Be honest – do you ever crave just a little more elbow room on rainy or snowy days? Has the required close proximity to each other affected your marriage?


Not at all! Best part, the elbow room you get when you open the front door and go outside!

I love how cozy my house is; it’s what draws me inside. Being that I work as a 3D artist, I do spend a large amount of time on my computer, but I also garden, hike, ride my bike, travel, hang out with friends, and do what everyone else does.

My home is in no way restricting, it’s a pleasant space to be in, and a joy to share with others. I’ve even had friends tell me that I have more floor space than their bedrooms! They say that everything is put in its place and kept nice. You kind of have to, because with a space this small, a pair of pants on the floor or a bag of camera gear left out of place makes it seem cluttered. But it keeps us organized and helps us recognize the things we can live without.

Christopher and I were married for about a year and a half before making the leap, and I can honestly say that life with my husband has never been better! That’s easy to say, when you are married to your soulmate, but you also have to take into perspective the fact that, because our space is much smaller, we see each other more and are forced to communicate with one another.

As my friend Andrew Odom says all the time, you are forced to run into each other and say please and thank you and excuse yourself when you are in the other’s space.You become much more aware of how you affect the other and how you communicate with each other. I would never want to be in another room when I could be enjoying the company of my loved one.

Christopher and I have found a balance with each other, and we respect each other’s space, even in a tiny house. We aren’t living in this world alone, after all… so we need to learn how to get along. You are not separate from anyone, but more connected and your actions cause reactions, and always remember the little things!

The entire house, all 140 square feet of it, is extremely efficient. What would you estimate the equivalent size of your house to, usage-wise, with regard to traditional homes?

Well, I’ve never owned a traditional home, so I can’t exactly give you an idea with regards to how much more efficient it is, but I can say that we spend around $300 a year on electricity, twice a year we refill our 20lb propane tank, and use about 80 gallons of water a week. I’ve seen studies done where the average family household uses up to 400 gallons of water a day, that’s more water than we use in a whole month. We have become very mindful of what we take in, and not to be wasteful.
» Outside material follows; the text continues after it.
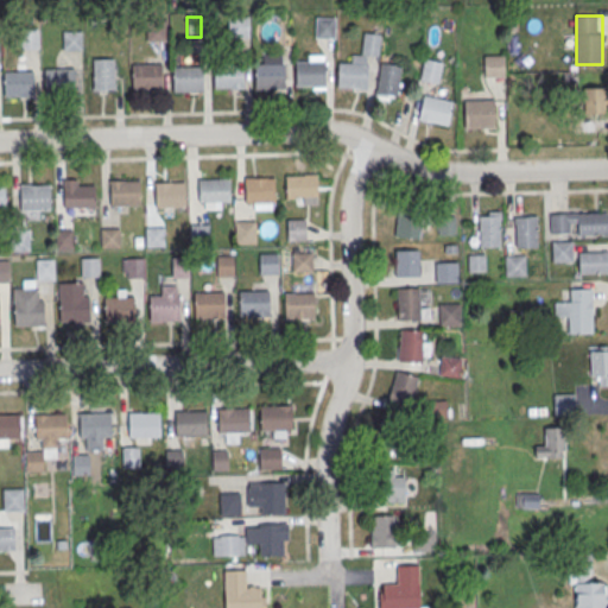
[(248,17),(228,17),(228,36),(248,36),(248,17)]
I’ll admit it, I used to take 45 minute showers before… it’s easy when you don’t have to worry how the water is getting to your house. But when you have to become responsible for getting that water to your home, you become much more aware of how much you use, that gets wasted.

We also have solar panels that provide us with electricity from the months of April – October. During the summer, we might use maybe $25 worth of electricity from the grid, but the summers in WA are nice and sunny and keep our solar running our house just fine.

It’s all inspiring, in a huge way. The house design, I mean. What are your three favorite things about the Tiny Tack House? Is there anything you would change, now that you’ve lived there a while?


Personally, I would say the loft is my most favorite place in the entire house. The idea of having to climb up to the top, like that of a treehouse, creates this magical child-like feeling. Christopher loves the coziness of the house, its warmth and inviting appeal. Also, the idea of our house, and what it stands for to us.

Like your first question as to why we went in the opposite direction: Freedom. This house has given Christopher and me the freedom to live our own way of life. Freedom from debt, freedom from many worries, freedom to do what we want. This house has given us new friends, experiences, and a different outlook on life. This journey has been truly life changing, and I wouldn’t change a thing. Lots of lessons were learned and we both have grown from our experiences.

Tiny…it’s kind of a big deal!

It’s absolutely a big deal, Malissa. Thanks for taking the time to share your insights and experiences with us!